# Muck Boots



## Muley Hunter (Nov 16, 2010)

I was wondering if any of you guys have ever owned a pair of muck boots and what you thought of them.  It's time for me to get a new pair of hunting boots and wanted to get some opinions.


----------



## JKnieper (Nov 16, 2010)

Love mine. Super comfortable.  I have the Rangers. I think they are the least expensive pair they sell at BPS.  They are a little warm in hot weather but that is not a big issue for me. I would highly recommend them.


----------



## drb2k (Nov 16, 2010)

Very comfortable and warm.  Watch out though if you hunt in heavy brush.  The uppers on mine tore when it got snagged on a dead limb.


----------



## LowCountryDuck (Nov 16, 2010)

I love mine wear them to work at our farm all the time.


----------



## 01Foreman400 (Nov 16, 2010)

I have a pair of Woody Elites.  They are comfortable.  I also have 2 pairs of LaCrosse AlphaBurly Sport uninsulated rubber boots.  The LaCrosse boots are more comfortable to my feet.


----------



## Twenty five ought six (Nov 16, 2010)

I have the short ones that are really supposed to be for fishing.  I have extremely wide feet, and finding boots that fit is a real chore.

I really like the muck boots -- a lot of support, and very warm without making your feet sweat.  I have been pleasantly surprised at how warm they are considering the weight.


----------



## Nitro (Nov 16, 2010)

Excellent boots for the purpose. I wear the Field Blazer and they keep my feet surprisingly warm.

Not a boot you want to walk miles in rough terrain, but adequate for deer hunting.


----------



## 270 Sendero (Nov 16, 2010)

awesome boot


----------



## rjcruiser (Nov 16, 2010)

They are heavy and cumbersome when climbing the tree with my climber...but they are warm and comfortable.
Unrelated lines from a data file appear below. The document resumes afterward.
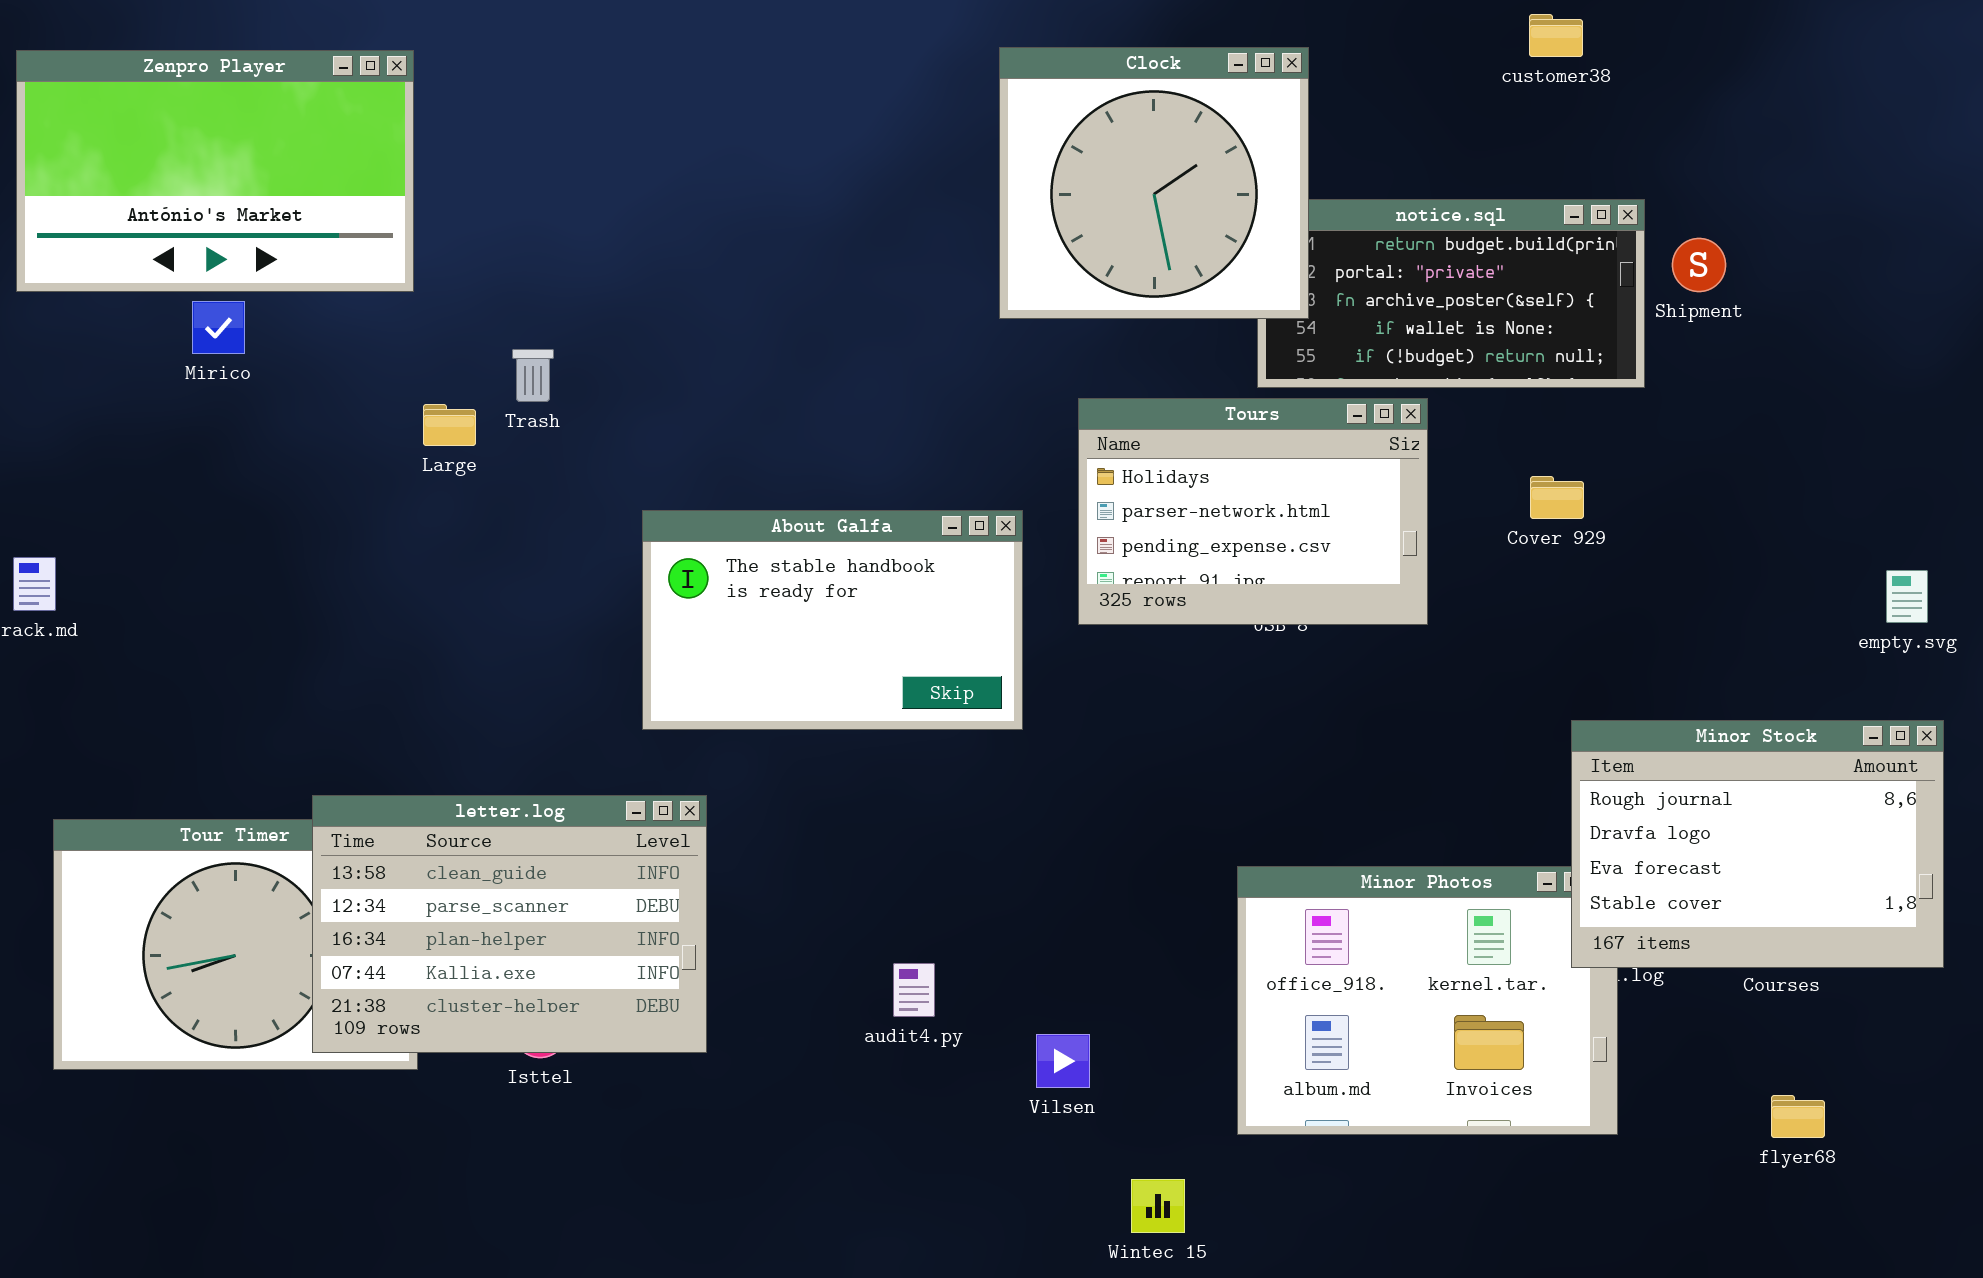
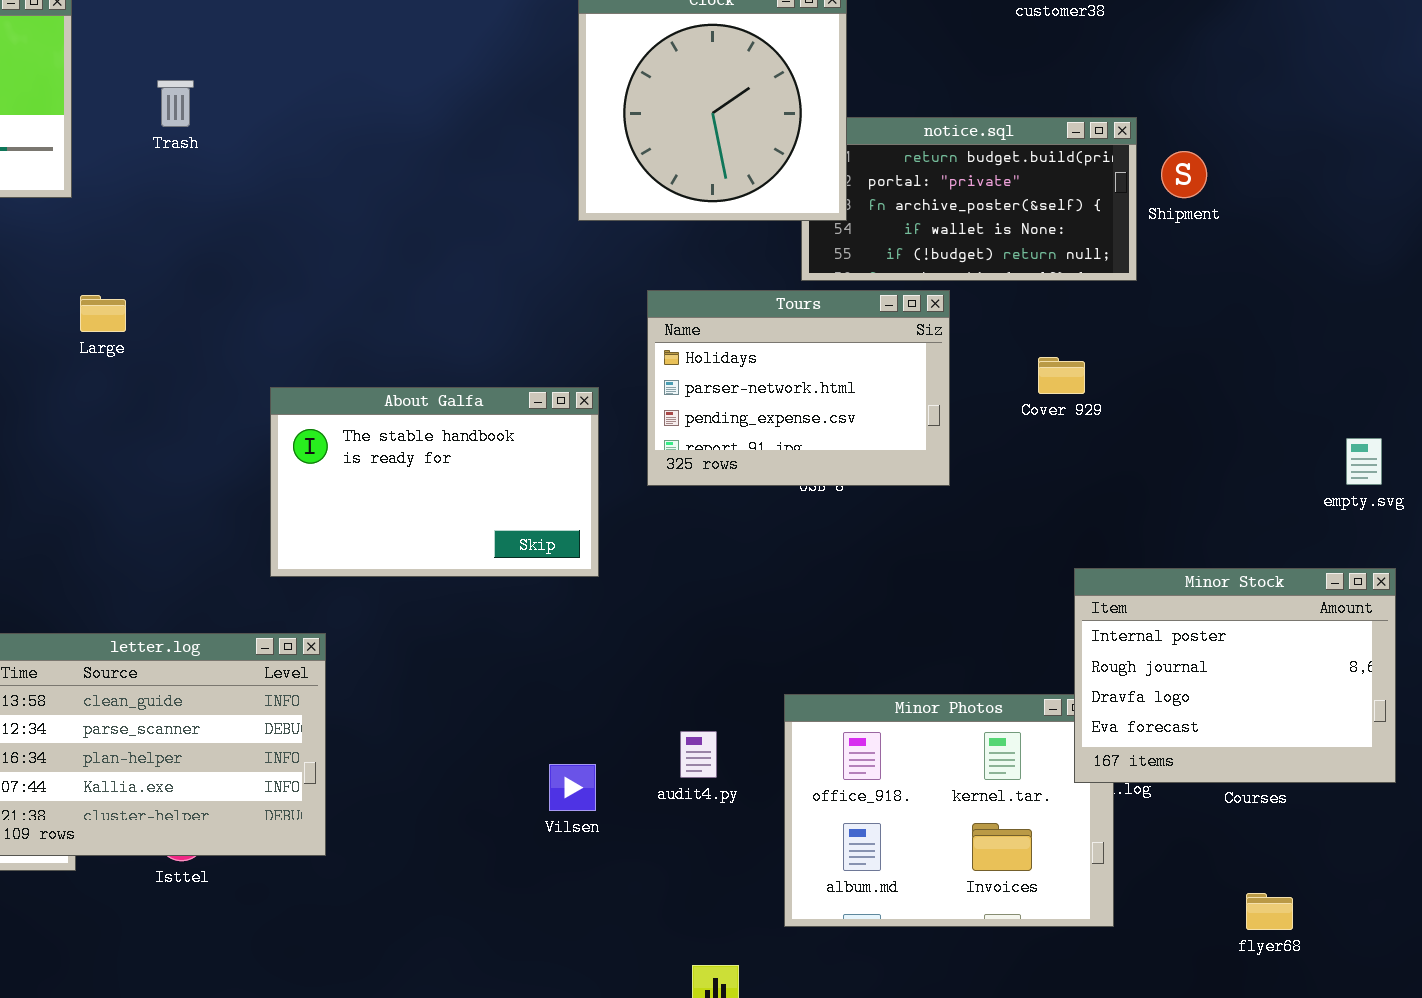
Trash: [512,349,554,402] -> [157,80,194,127], moved
Minor Stock: [1571,720,1944,968] -> [1074,568,1396,783], scrolled up 1 row
audit4.py: [893,963,935,1017] -> [680,731,717,778], moved
Vilsen: [1036,1034,1090,1088] -> [549,764,596,811], moved

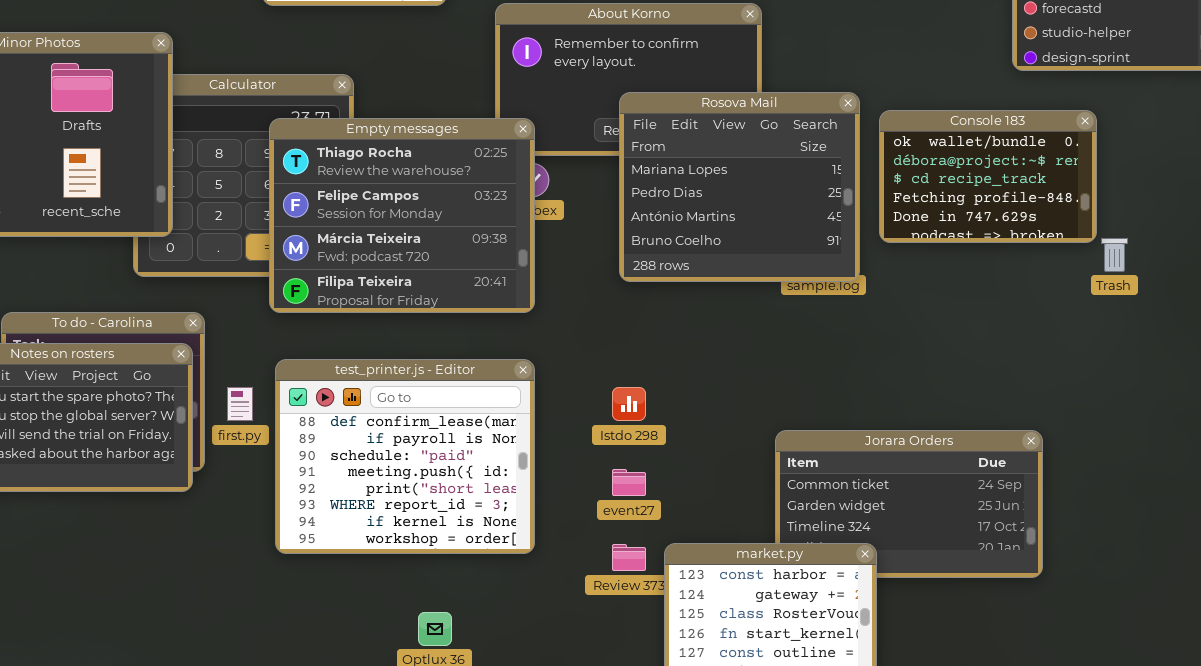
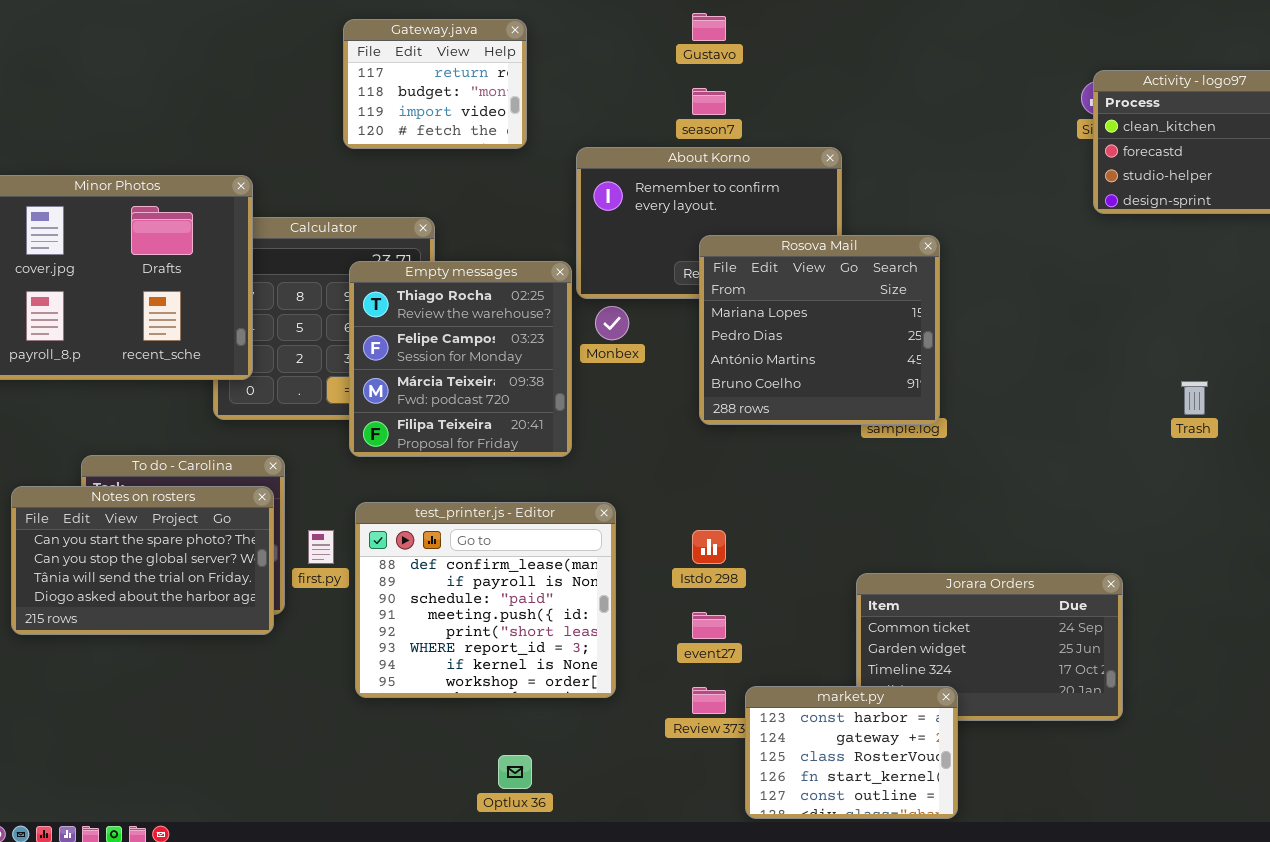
Console 183: [879,110,1097,243] -> none, closed
Empty messages: [269,118,535,313] -> [349,261,572,457], resized

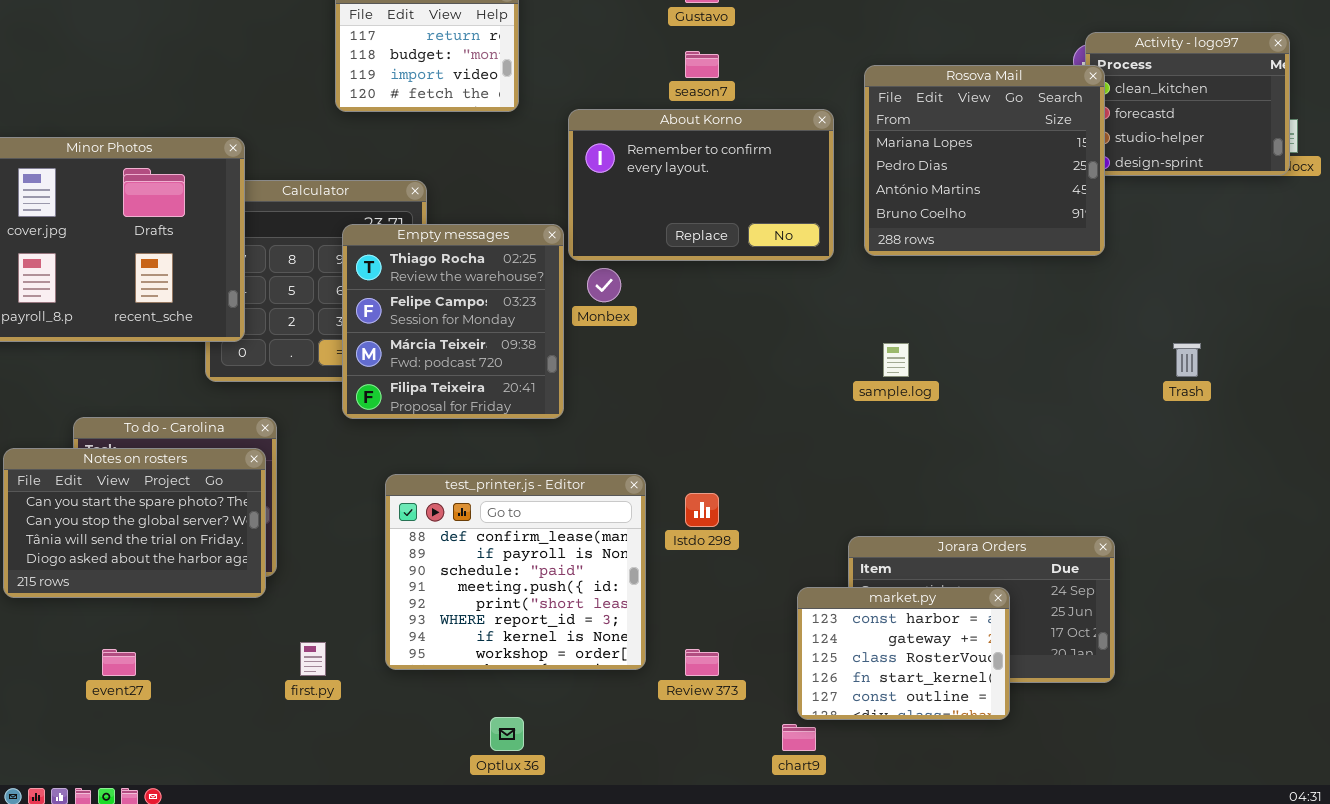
Rosova Mail: [699,235,940,425] -> [864,65,1105,256], moved
test_printer.js - Editor: [355,502,616,698] -> [385,474,646,670], moved
first.py: [308,530,334,564] -> [300,642,326,676], moved
event27: [692,612,726,639] -> [102,649,136,676], moved
market.py: [745,686,958,819] -> [797,587,1010,720], moved

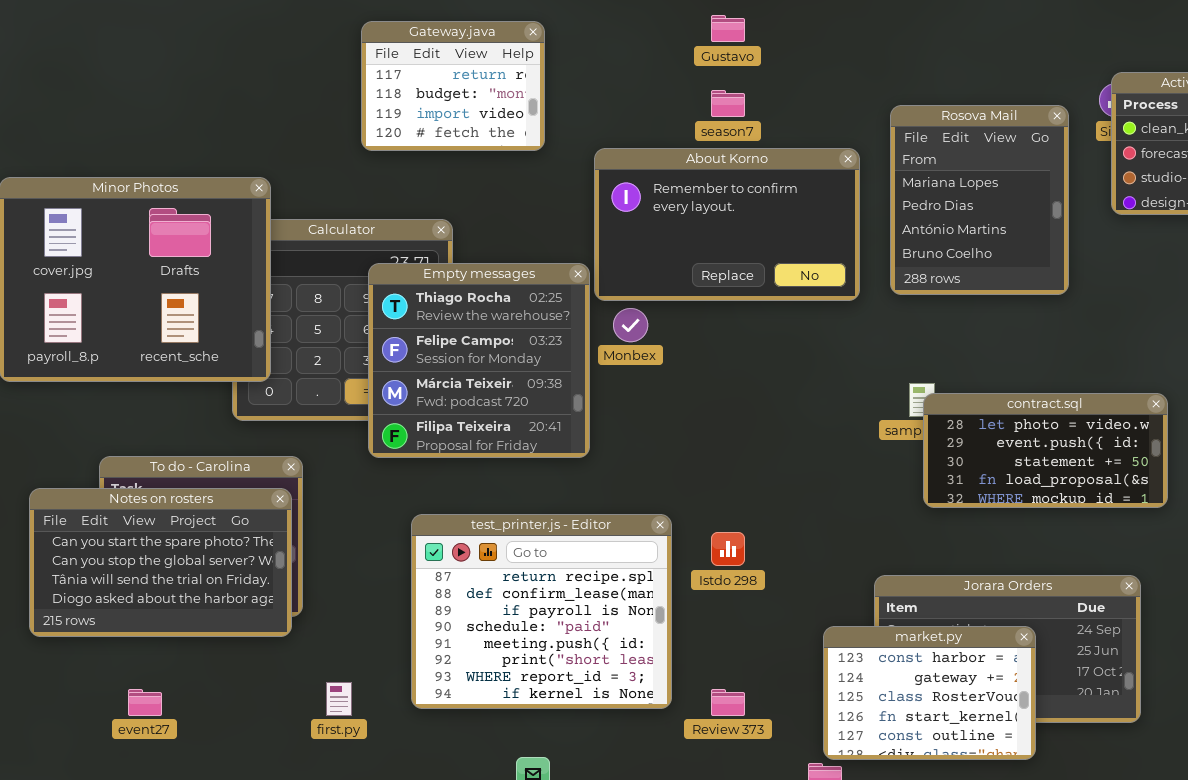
Rosova Mail: [864,65,1105,256] -> [890,105,1069,295], resized
contract.sql: none -> [923,393,1168,508], opened
test_printer.js - Editor: [385,474,646,670] -> [411,514,672,709], scrolled up 1 row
I prefer my Danner Pronghorns for warmer weather hunting (as they are snake proof/lighter and easier to maneuver around in), but for the cold mornings, the Mucks are awesome.


----------



## Muley Hunter (Nov 16, 2010)

Thanks guys for the info.  I believe I will give them a try.


----------



## green46 (Dec 4, 2010)

I have the Woody Max and I have no complaints.  Super warm, dry, and durable.  They slip a little when climbing steep terrain but I beleive any slip on boot will do this.  I love mine.


----------



## ADB (Dec 16, 2010)

I have a pair of mucks on the bottom of my yoder waders. This is by far the warmest, toughest, most comfortable combo i've ever worn to the woods. They last longer too. I coon and piggy hunt.
JMO.............


----------



## Bamafan4life (Mar 11, 2011)

There all good boots but the woodys and wetlands have the best grip by far. Thinking about buying a pair of leather lace ups for formal reasons(redneck in me I know) and the shoes


----------



## sandhillmike (Mar 28, 2011)

Mucks may be better, but I have a pair of Bogs that are great, and considerably cheaper.


----------



## doerun101 (May 15, 2011)

have woody max and woody armor for the snakes. Use the armors most of the year...Greattt boots.


----------



## shakey gizzard (May 18, 2011)

I got mine on right now!


----------



## snookdoctor (May 18, 2011)

doerun101 said:


> have woody max and woody armor for the snakes. Use the armors most of the year...Greattt boots.



Look at the muck website. No longer do they have any mention of snake protection for the armor boots.


----------



## GSPKurt (May 18, 2011)

I have a pair- too warm for me for all but the coldest days in Florida. Otherwise I love them. Very comfortable.


----------



## Luke0927 (May 18, 2011)

snookdoctor said:


> Look at the muck website. No longer do they have any mention of snake protection for the armor boots.



I have the armours I got last year and they came with the tag that they boot design passed the 5 bite (or something like that) that the snake boots are rated on....I also saw they changed the boot on their site.

http://www.muckbootsandshoes.com/boots-hunting-woody-armor-muck-boot-snake-stingray-boot-p-42.html


----------



## GA DAWG (May 18, 2011)

I'll never own another kind of rubber boot.. Unless they were to stop making them I've tried them all at sometime or another.. Mucks are head over heels better. To me anyhow.


----------



## snookdoctor (May 19, 2011)

Luke0927 said:


> I have the armours I got last year and they came with the tag that they boot design passed the 5 bite (or something like that) that the snake boots are rated on....I also saw they changed the boot on their site.
> 
> http://www.muckbootsandshoes.com/boots-hunting-woody-armor-muck-boot-snake-stingray-boot-p-42.html



Well, that site mentions snakes and stingrays.

It also has a disclaimer.." This product was tested by personnel from Clyde Peeling's Reptiland using widely accepted test methodology. The test is useful for general guideline purposes. Honeywell Safety Products L.L.C. cannot assume liability for injury resulting from the use of this product as protection from snakes."

The official muck site (http://www.muckbootcompany.com) still makes no mention of snake protection. You would think they would throw that fact out there if they believed it.

Guess it's better than a standard boot.


----------



## GAHUNTER13 (May 26, 2011)

I have the Muck Wetlands are they are great. I wear them all season.


----------



## Lindseys Grandpa (May 27, 2011)

This is the best way i know to put it. I have a pair and if i lost them today i would go out tomorrow and buy some more.


----------